Washington Reaches for the Record Book

President Obama recently reshuffled his top Washington warriors, sending CIA Director Leon Panetta, a man who knows Congress well, on to the Pentagon to replace retiring Secretary of Defense Robert Gates. In turn, the president is bringing in General David Petraeus, present Afghan War Commander, former Centcom commander, and former Iraq War commander (as well as "Bush's general"), to run the Agency.

Whatever the local politics involved, and the Petraeus appointment ensures that the potentially popular general will be on the political sidelines for campaign year 2012, these moves catch the zeitgeist of our Washington moment. Since the bin Laden assassination, in which U.S. military special operations forces "commanded" by Panetta took out the al-Qaeda leader, a new face of American war, "where sovereignty is irrelevant, armies tangential, and decisions are secret," has been emerging according to Foreign Policy in Focus analyst Conn Hallinan.
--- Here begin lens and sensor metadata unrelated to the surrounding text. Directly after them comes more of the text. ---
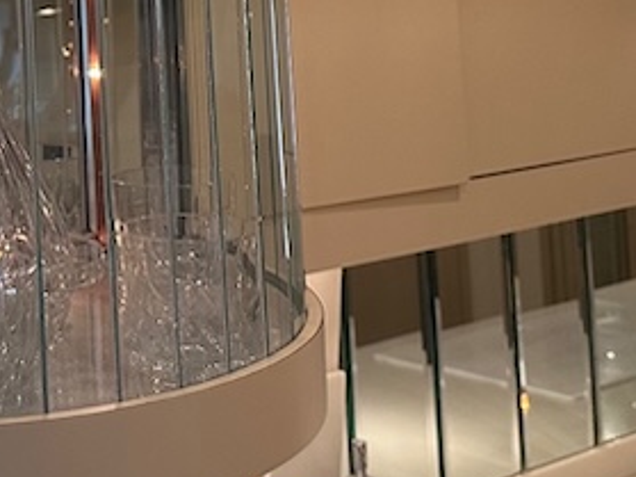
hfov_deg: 21.7
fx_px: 1579
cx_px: -46
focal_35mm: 86
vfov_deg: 16.1
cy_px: -171
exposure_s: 1/60
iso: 250
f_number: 1.78
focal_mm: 6.86
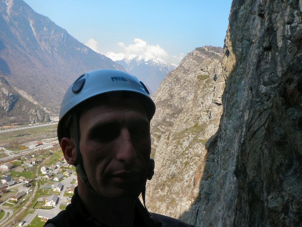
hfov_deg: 63.4
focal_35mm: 28
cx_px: 151
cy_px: 114
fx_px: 244
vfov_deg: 49.7
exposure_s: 1/125
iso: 50
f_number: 5
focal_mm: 5
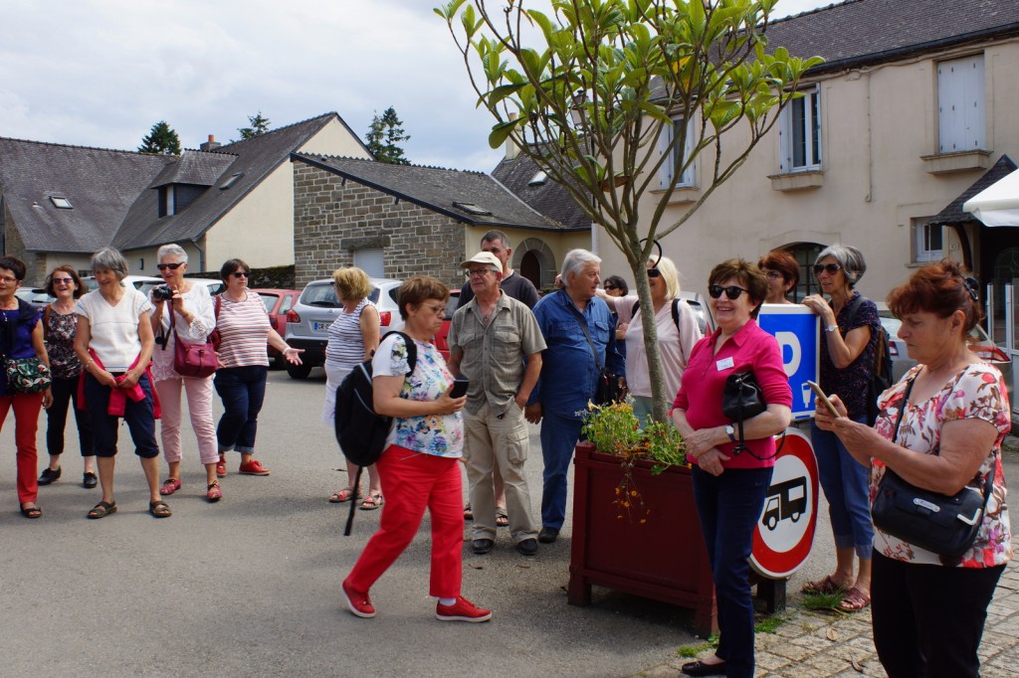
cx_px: 510
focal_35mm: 39
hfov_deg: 49.6
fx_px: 1103
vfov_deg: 34.2
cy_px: 339
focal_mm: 26
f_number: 11
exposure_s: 1/100
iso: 100
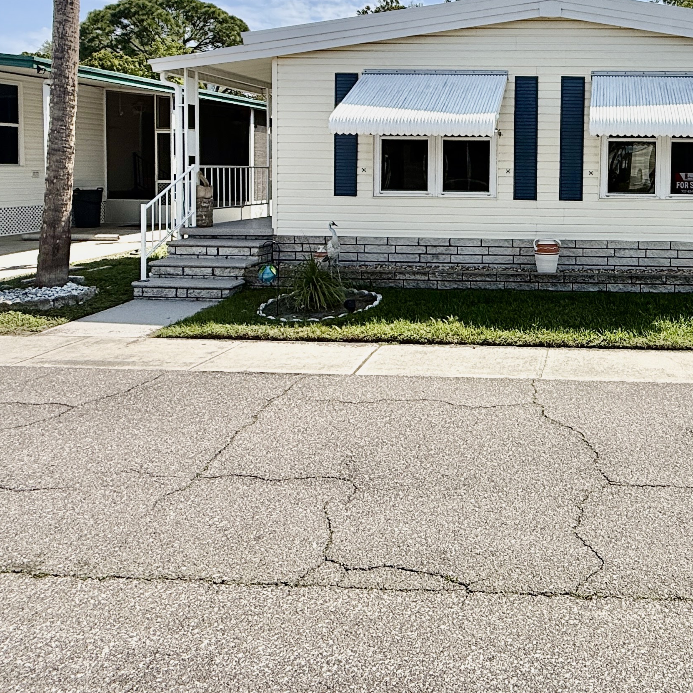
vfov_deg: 52.2
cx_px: 578
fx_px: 679
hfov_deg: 50.0
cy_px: 194
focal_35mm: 30
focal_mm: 2.22
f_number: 2.2
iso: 50
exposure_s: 1/2506
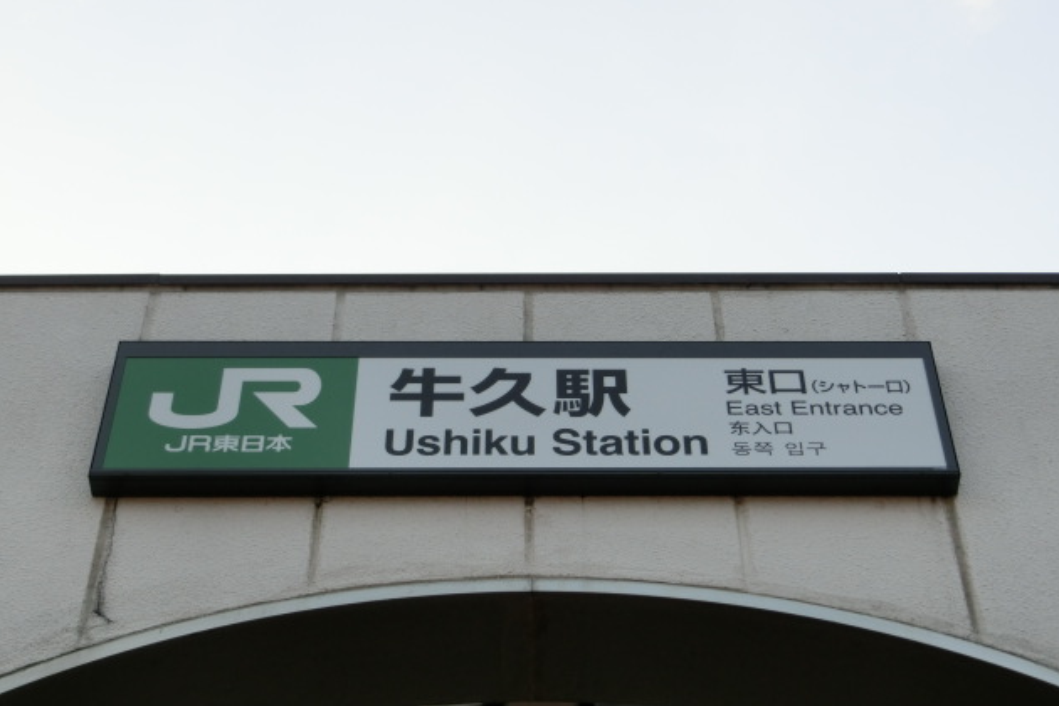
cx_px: 536
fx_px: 2177
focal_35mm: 74
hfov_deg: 27.3
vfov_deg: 18.4
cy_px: 358
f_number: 5.2
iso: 160
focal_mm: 12.4
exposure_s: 1/125
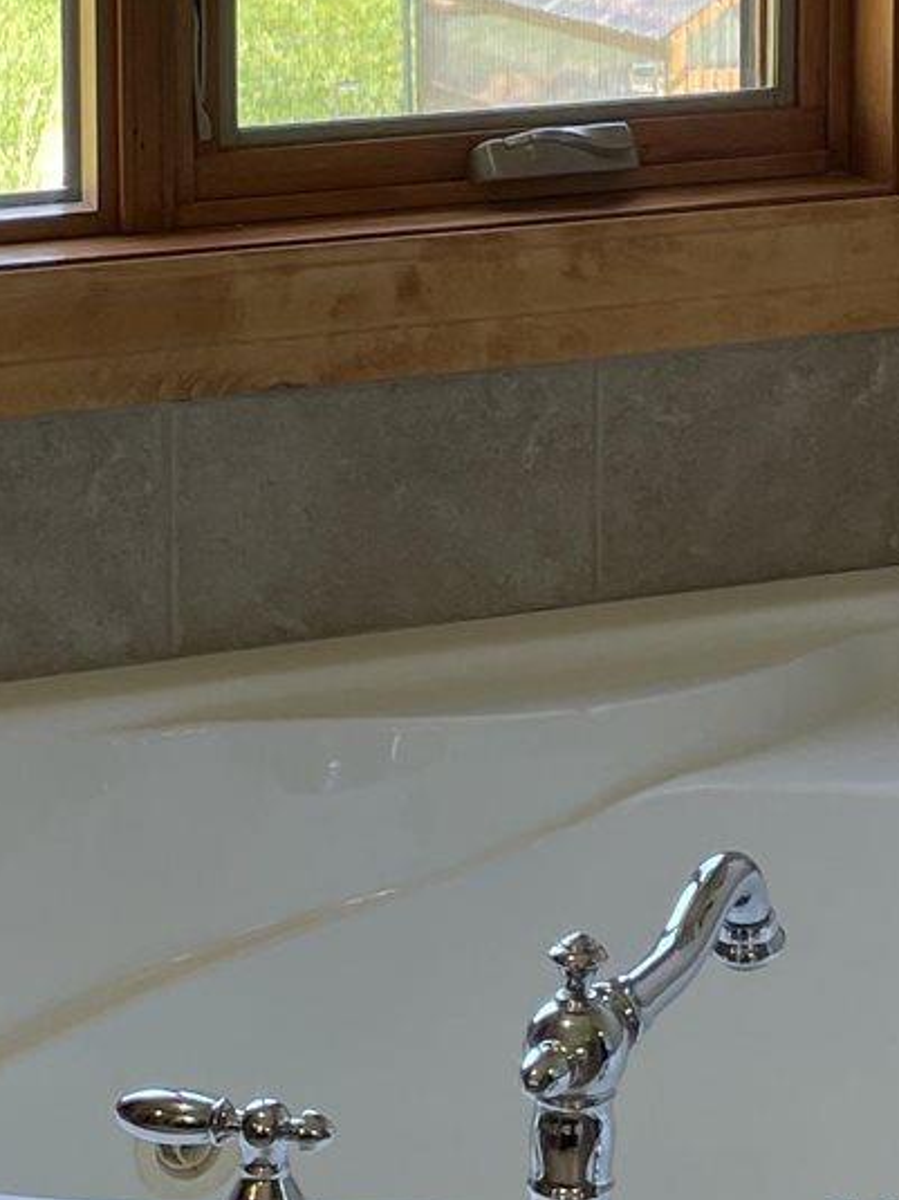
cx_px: 592
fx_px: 3880
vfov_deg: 17.2
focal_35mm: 112
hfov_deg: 13.2
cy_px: 27
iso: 50
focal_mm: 4.2
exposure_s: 1/120
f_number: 1.6
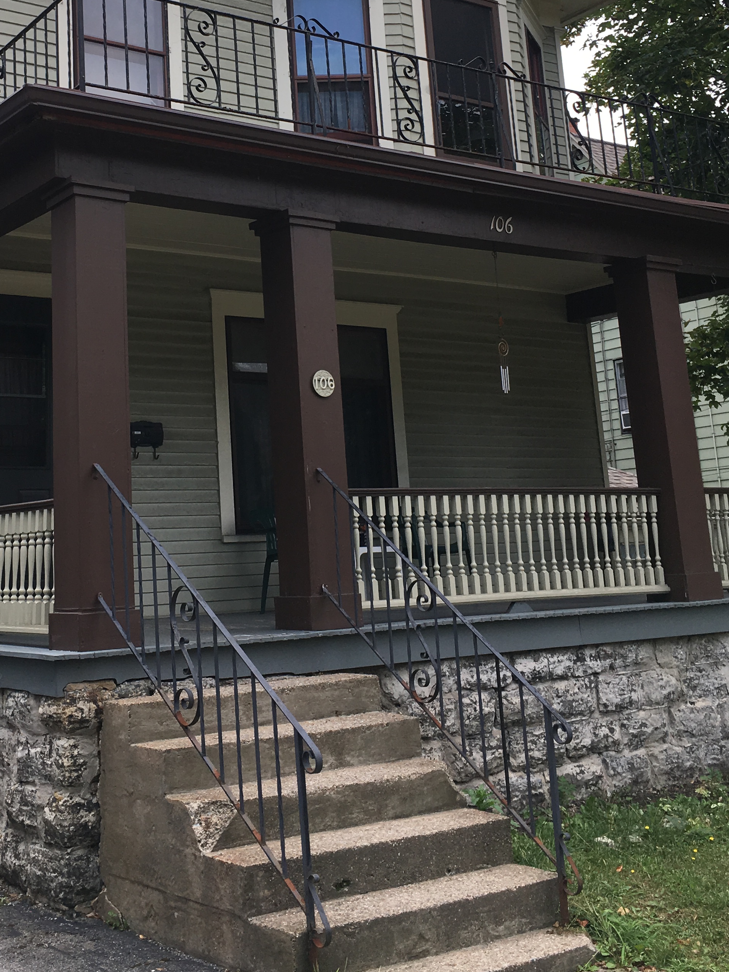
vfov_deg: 40.4
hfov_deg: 31.3
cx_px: 240
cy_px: 284
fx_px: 1292
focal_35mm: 46
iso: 25
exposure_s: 1/392
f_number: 2.2
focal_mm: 4.15
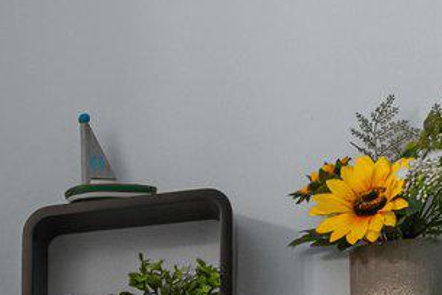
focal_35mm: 114
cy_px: 563
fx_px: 1401
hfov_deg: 13.8
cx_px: -561
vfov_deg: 11.1
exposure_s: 1/20
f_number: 8
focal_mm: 17
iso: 640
With the latest news (revealed last week by the New York Times) that the U.S. has launched a significant "intensification" of its secret air campaign against Yemeni tribesmen believed to be connected with al-Qaeda, the U.S. is now involved in no less than six wars. Count 'em, if you don't believe me: Iraq, Afghanistan, Pakistan, Yemen, Libya, and what used to be called the Global War on Terror.

In anyone's book, that certainly qualifies as a working definition of "endless" war, but that doesn't mean endlessly the same kind of war. Let's look at this, war by war:

Iraq: Now largely the dregs of a counterinsurgency operation, this war will not end in 2011. At his confirmation hearings, for instance, Panetta cited the existence of al-Qaeda in Iraq as a reason for U.S. troops to remain beyond an agreed-upon year-end withdrawal date. Should those troops actually leave, however, the war will still go on, even if in quite a different form. A gargantuan, increasingly militarized State Department "mission" in that country, complete with its own "army" and "air force" of perhaps 5,100 mercenaries, will evidently keep the faith.

Afghanistan: This remains a full-scale U.S. Army-run counterinsurgency war, backed by a major special operations/CIA counterterror war.

Pakistan: A full-scale CIA-run drone war in the Pakistani borderlands is actually expanding. In the post-9/11 era, this has been the first of Washington's "covert" or "shadow" wars (which no longer means "secret" -- it's all over the news almost daily -- but something closer to "off the books," as in beyond the reach of any form of significant popular or congressional oversight or accountability). Panetta is calling for more emphasis on such off-the-books wars in which U.S. military operatives might, as in the bin Laden operation, temporarily find themselves under the command of the CIA.

Libya: Officially a NATO air war, this one is nonetheless partially run by the Pentagon with targeting assistance from various U.S. intelligence agencies. It involves both direct U.S. air strikes and support for strikes by various NATO and Arab allies fronting the operation. It is also, for Americans, a "war" in name only since, except in the case of engine malfunction, there is essentially no way the Libyans can harm a U.S. pilot. It is also an example of another air war that, while destructive, has proven itself incapable of fulfilling its stated aims. Months later, Gaddafi remains alive and more or less in power, while NATO flags.

Yemen: Another of those "covert" air wars, being run, according to the Times, by the Pentagon's Joint Special Operations Command, closely coordinated with the CIA out of a secret office in the Yemeni capital.

The Global War on Terror: While the Obama administration officially discarded the Bush-era name, it expanded the war and the forces meant to fight it in places like Somalia. U.S. special operations forces now pursue war-on-terror tasks in at least 75 countries and who knows how many CIA and other intelligence agents are involved as well.

Think of all this as a kind of mix-and-match version of war that increasingly integrates civilian branches of the government like the State Department, an ever more warlike CIA (once known as "the president's private army"), the regular Army, Marines, and Air Force, ever-growing drone air power (split between an officially civilian intelligence agency and the military), and a secret combined military force of perhaps 20,000 special operatives.

With the face of American war changing in striking ways and at least six wars, none going particularly well, on or off the books, no one should be surprised if, as retired Air Force lieutenant colonel and historian William Astore makes clear in his latest piece, Washington as a war capital increasingly looks like a new kind of town. In the meantime, when it comes to how many wars Americans can fight at once, Washington is reaching for the record books.